The remaining acreage of the Paul Ecke Ranch home in Encinitas is on the block to be sold to a nonprofit foundation. The Ecke Ranch is famous for the development of breeding and marketing different methods to turn poinsettia into the most popular household plant.
After owning the property for ninety years, the ranch will sell the remaining 67 acres of what was at one time a 900-acre farmland, to the Leichtag Foundation. The foundation has plans to develop something that will benefit the community but will not offer shopping centers, commercial offices, or residential subdivisions.
The property is just east of Interstate 5 between Saxony Road and Quail Garden Drive.

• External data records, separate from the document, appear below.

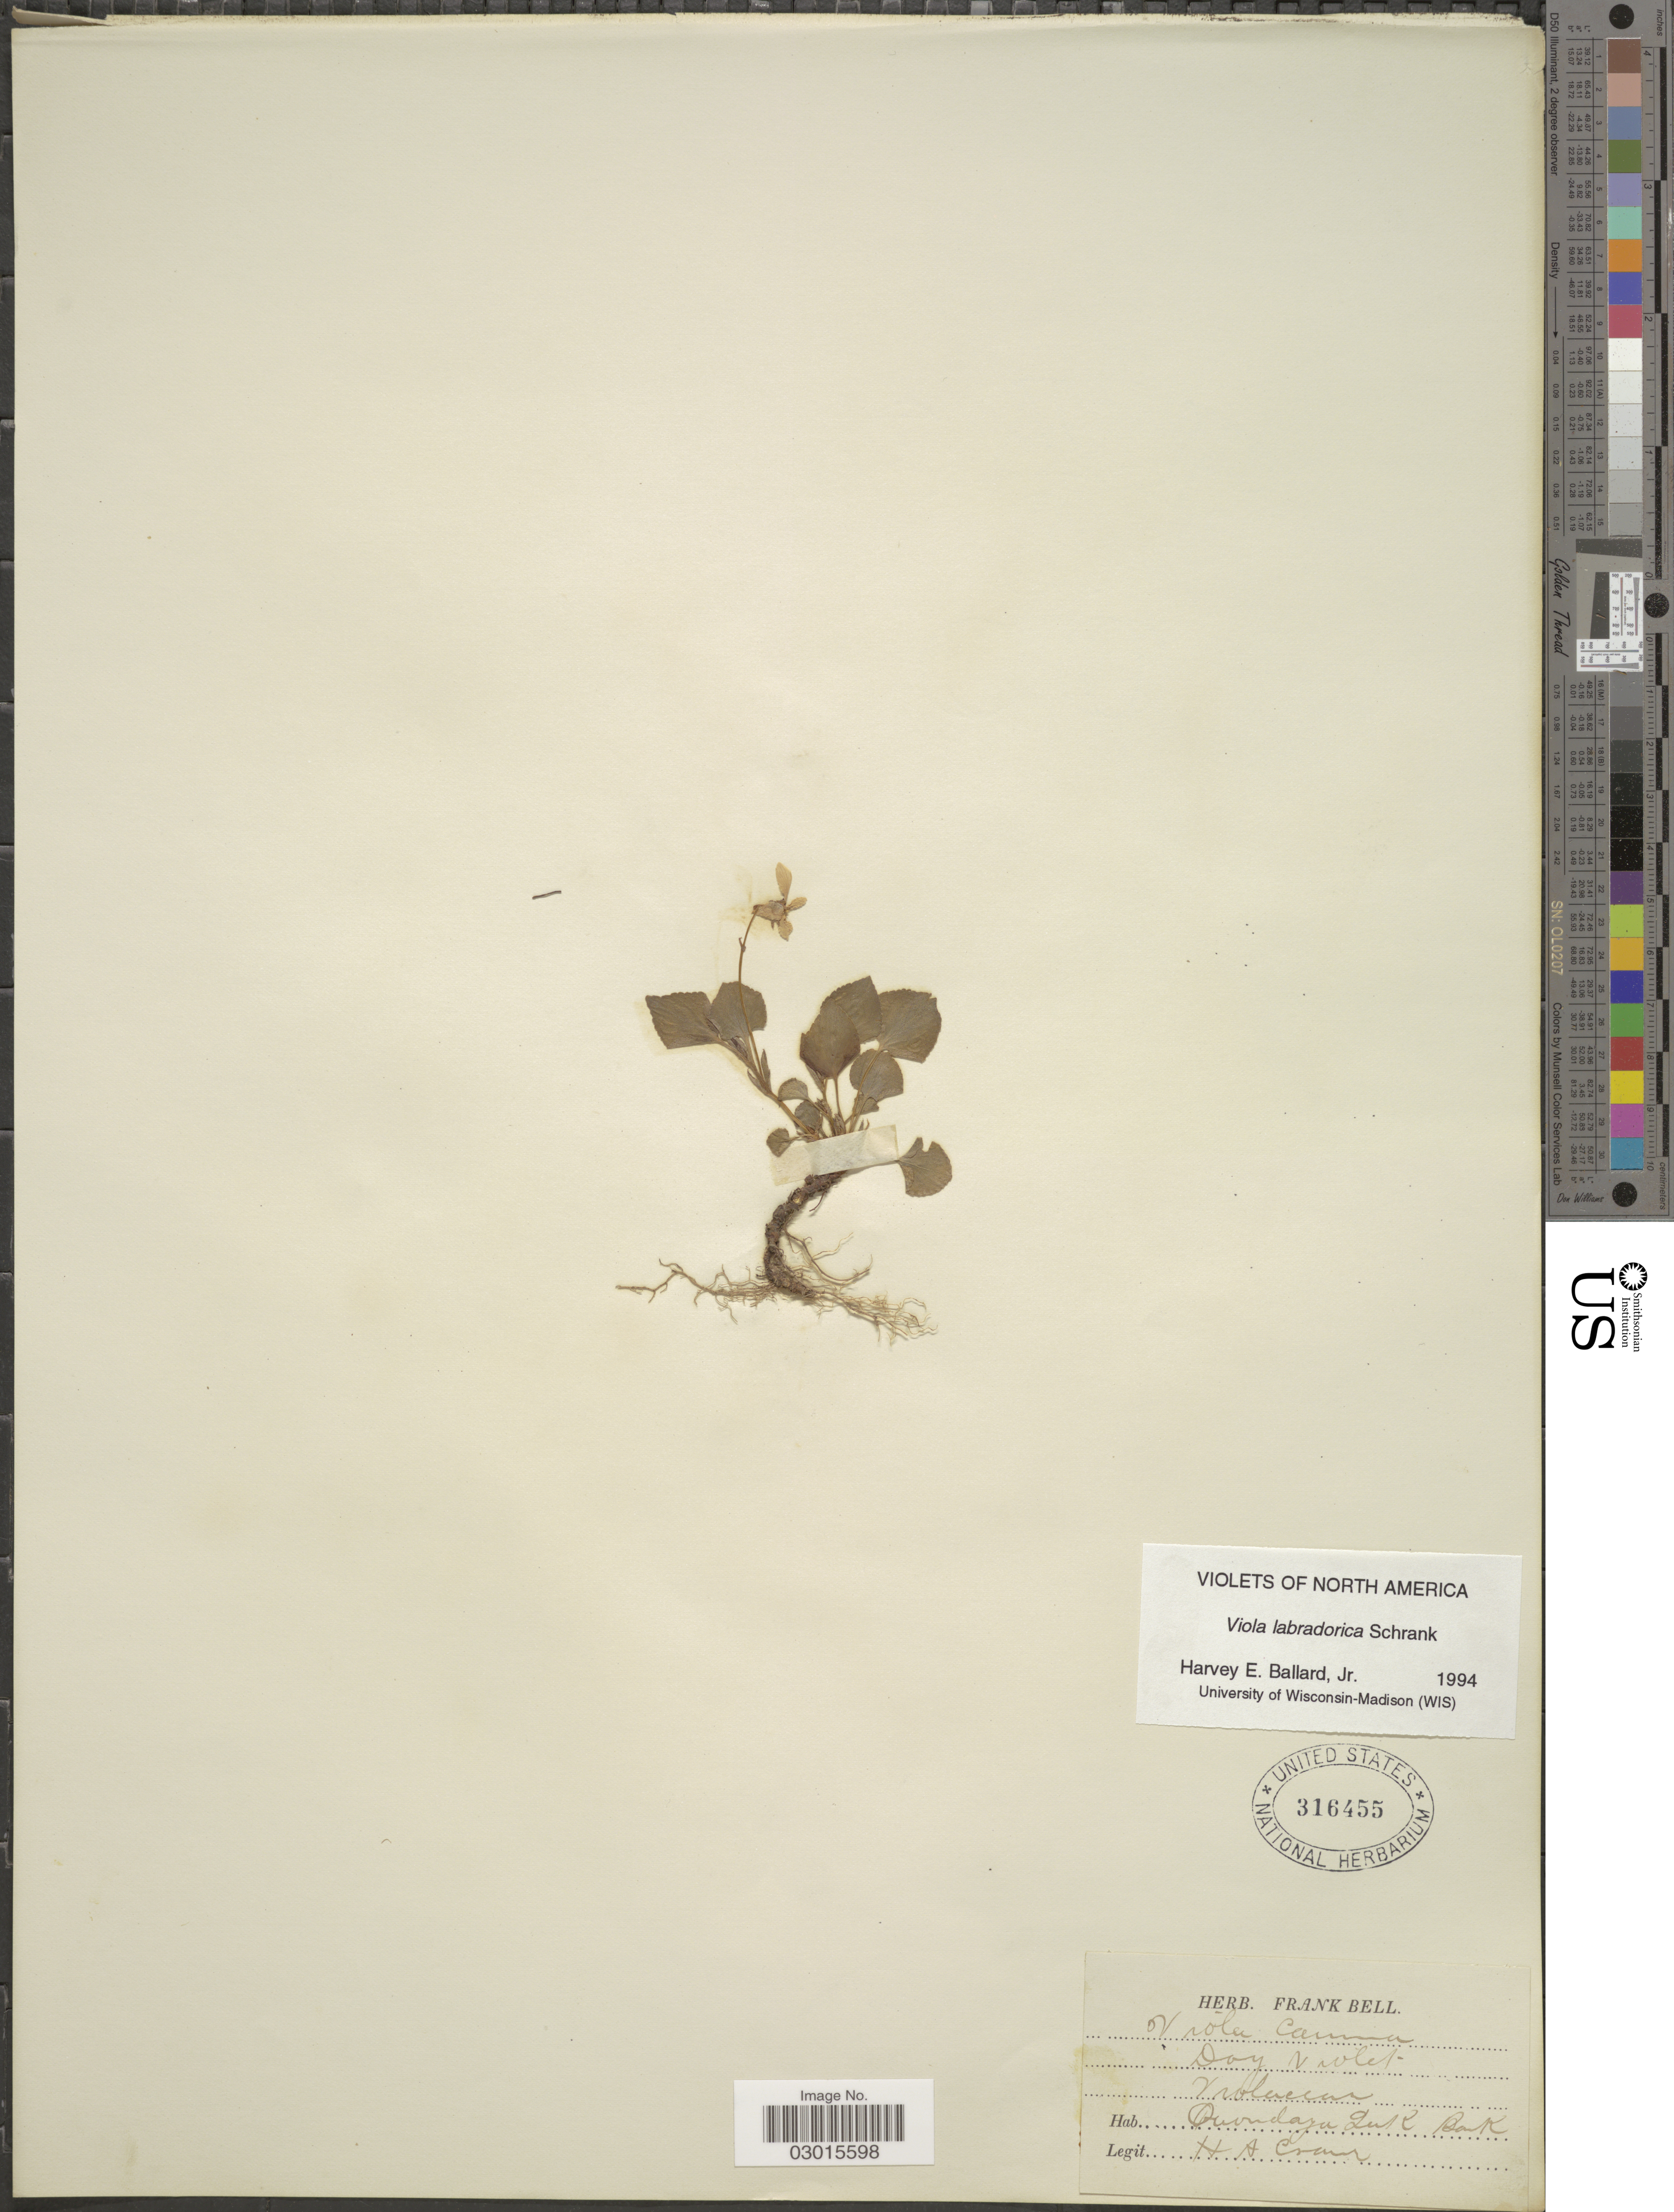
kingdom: Plantae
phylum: Tracheophyta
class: Magnoliopsida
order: Malpighiales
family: Violaceae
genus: Viola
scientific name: Viola labradorica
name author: Schrank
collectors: H. Crane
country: United States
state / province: New York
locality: Onondaga Lake Bank.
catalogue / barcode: US 316455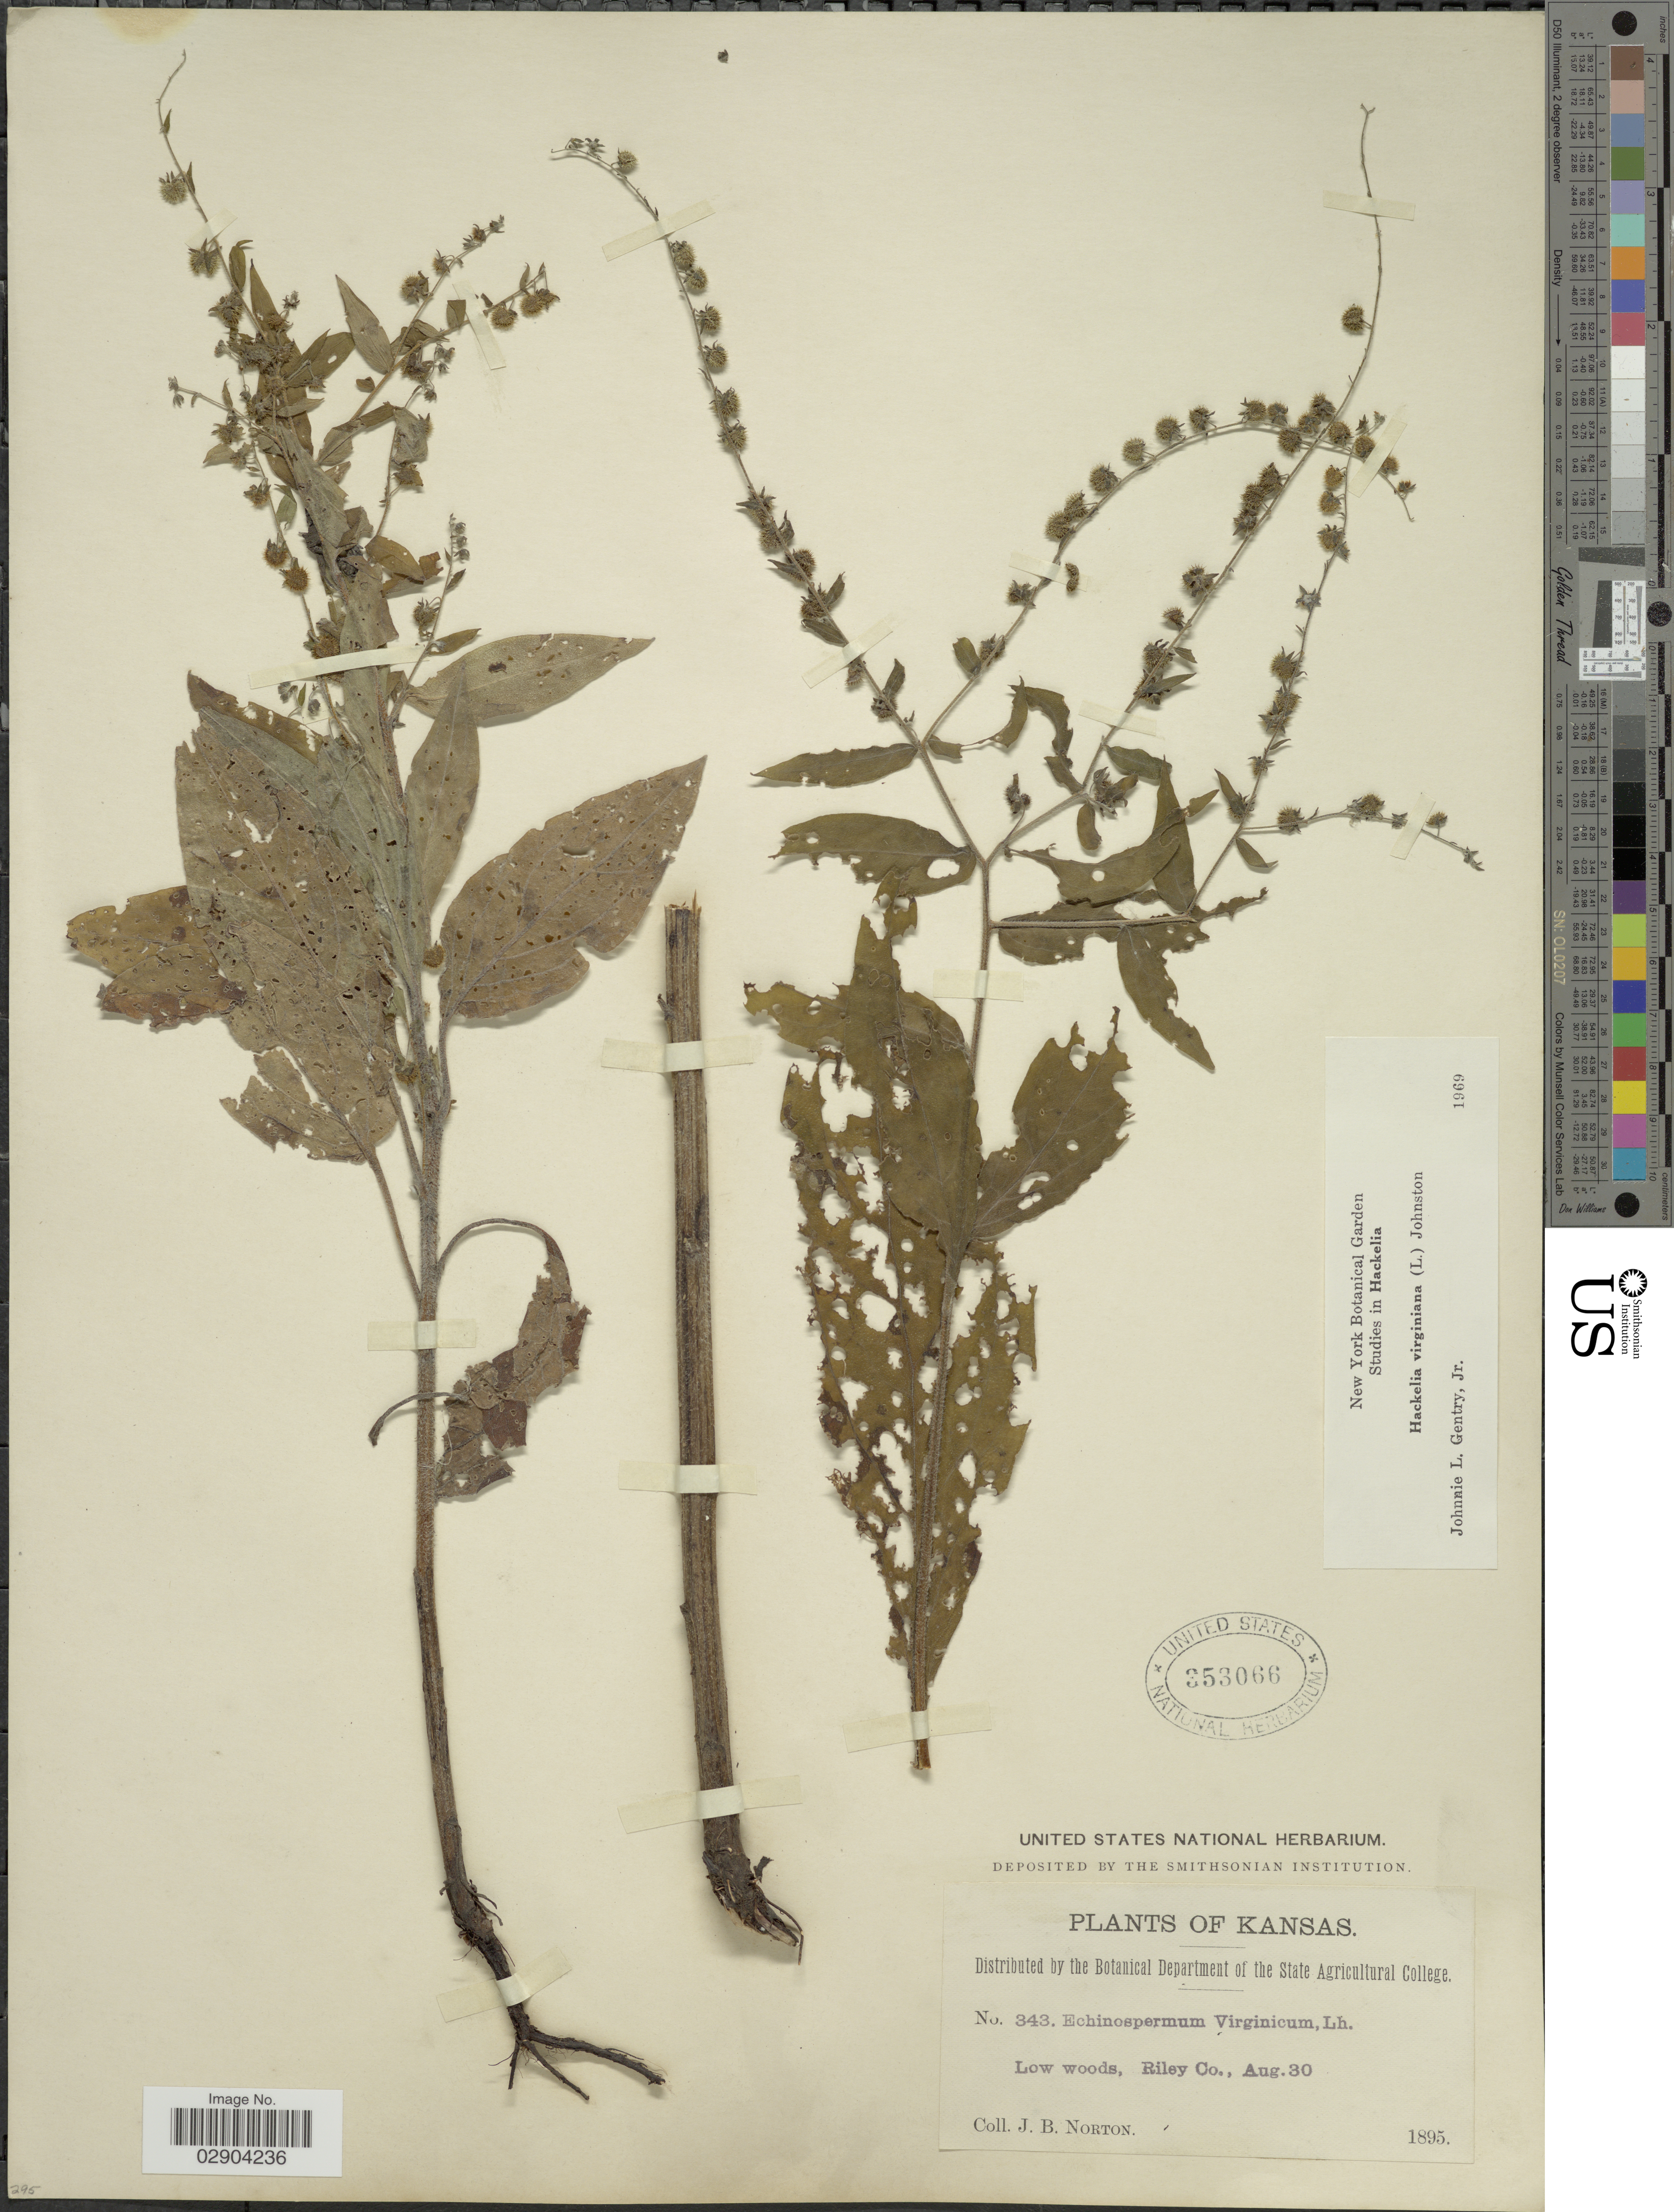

Paul Ecke Ranch sold poinsettias to over half of flowers sold worldwide. The family owned business will stay in a sector of the business but will be conducting plant breeding to various Encinitas greenhouse for another three years until it find a new home as reported by Paul Ecke III.
"I’m really excited," Ecke stated. "I’m thrilled that we’ve got an opportunity for our company to raise some capital. And I’m really excited about who the buyer is … I’m inspired by the vision they have for this property."
An option agreement to buy the property was signed by Leichtag Foundation with plans to develop "cultural and community resource for the San Diego region and the Jewish community," explained James Farley, the foundation’s president and chief executive officer.
Even though the exact plans have not be been decided and well as terms of the sale have not been released to the public. It may take up to one year before the sale is final. The property at this time offers over 850,000 square feet of greenhouse space, with part of the space being used for development, testing and breeding poinsettia plants. The majority of the plants the Ecke Ranch sells are not grown on this property but on ranches in Mexico and Guatemala.
"It’s agricultural property," Farley explained. "We think some of the ideas will fit in those parameters. We think some educational and cultural sorts of things would be consistent with that zoning. But beyond that, we see this as a process that is likely to take several years to create a vision and produce a plan."
He went on to explain that some of the uses for the property can include urban farming, educational and cultural programs, expansion of the San Diego Botanic Garden, "and support of a strong Jewish community in North County."
Patrick Murphy, Encinitas Planning Director, explained the property is zoned for agricultural use and any changes must be approved both by the city and the California Coastal Commission.
"It’s a tough deal," Encinitas Mayor Jerome Stocks stated. "Frankly, I’m a little sad that we won’t have Ecke Ranch here. It’s such a part of the town and we love being famous for the flowers — it’s even on our city logo. We’re hoping the Ecke’s stay in town but they have to run their business as they see fit."
Stocks noted the Leichtag Foundation has an excellent reputation and is composed of "very honorable" people.